Massey Ordinals are sitting in the Kaggle data and I never used them. They represent a rich source of cross-season team quality rankings compiled by people who think about this more carefully than I do. That is low-hanging fruit I plan to pick next year.

Multiple seeds per model is something I want to explore. The 10th place solution this year used six random seeds per model and averaged the results. If LightGBM is performing well, how much of that is the model and how much is a fortunate random seed? Running multiple seeds adds diversity without adding new models, and the compute cost is manageable.

I also want to incorporate Polymarket data. Prediction markets aggregate the collective judgment of people with money on the line, which is a different and potentially complementary signal to anything a model trained on box scores can produce. Whether that signal survives feature selection is an open question, but it is worth finding out.

And the upset injection proof is now a permanent part of my toolkit.

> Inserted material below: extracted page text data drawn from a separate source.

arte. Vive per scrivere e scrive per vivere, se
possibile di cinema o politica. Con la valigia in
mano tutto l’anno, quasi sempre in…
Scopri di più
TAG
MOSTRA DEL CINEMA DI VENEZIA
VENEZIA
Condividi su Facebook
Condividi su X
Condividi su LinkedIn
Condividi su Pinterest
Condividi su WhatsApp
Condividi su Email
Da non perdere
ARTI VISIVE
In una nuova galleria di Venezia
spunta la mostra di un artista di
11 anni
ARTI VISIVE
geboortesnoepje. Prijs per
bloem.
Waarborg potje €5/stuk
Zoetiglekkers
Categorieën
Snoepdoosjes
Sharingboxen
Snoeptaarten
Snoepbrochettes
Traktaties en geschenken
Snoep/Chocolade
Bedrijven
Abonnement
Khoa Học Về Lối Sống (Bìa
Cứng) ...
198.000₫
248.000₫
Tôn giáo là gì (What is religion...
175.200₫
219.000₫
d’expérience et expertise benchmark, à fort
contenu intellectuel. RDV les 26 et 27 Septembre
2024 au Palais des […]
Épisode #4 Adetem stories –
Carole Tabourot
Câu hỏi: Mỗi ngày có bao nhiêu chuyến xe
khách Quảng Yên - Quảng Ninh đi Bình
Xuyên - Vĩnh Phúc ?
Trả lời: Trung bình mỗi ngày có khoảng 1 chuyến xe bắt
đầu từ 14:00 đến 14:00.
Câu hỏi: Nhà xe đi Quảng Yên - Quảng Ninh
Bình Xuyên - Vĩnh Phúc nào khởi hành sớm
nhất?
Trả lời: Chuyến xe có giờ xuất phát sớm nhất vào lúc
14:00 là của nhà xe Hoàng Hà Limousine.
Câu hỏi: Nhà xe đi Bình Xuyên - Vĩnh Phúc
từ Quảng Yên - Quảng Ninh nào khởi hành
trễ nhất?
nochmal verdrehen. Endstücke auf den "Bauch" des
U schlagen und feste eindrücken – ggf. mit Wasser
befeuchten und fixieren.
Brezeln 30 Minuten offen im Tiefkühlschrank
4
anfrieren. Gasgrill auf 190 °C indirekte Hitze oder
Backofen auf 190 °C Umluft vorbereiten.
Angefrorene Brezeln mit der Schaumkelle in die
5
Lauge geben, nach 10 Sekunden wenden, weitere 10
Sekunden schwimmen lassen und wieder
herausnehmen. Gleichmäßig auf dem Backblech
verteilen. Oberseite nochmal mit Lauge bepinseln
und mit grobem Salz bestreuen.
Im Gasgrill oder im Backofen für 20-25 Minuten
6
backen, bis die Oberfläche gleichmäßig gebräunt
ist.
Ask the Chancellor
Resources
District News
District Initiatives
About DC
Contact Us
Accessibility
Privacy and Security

Not because I needed a mathematical proof to tell me to trust my model, but because having one means I will never second-guess it again in the heat of the tournament. There is something freeing about knowing the math is on your side.

What this competition reinforced for me is that good modeling is less about clever ideas and more about disciplined execution. Validation that matches reality, features that reflect the problem, and systems which combine models intelligently.

21st place is a good result, but not a finished result. I will be back next March with better features, a cleaner ensemble, and if Duke does not choke (again), a better result.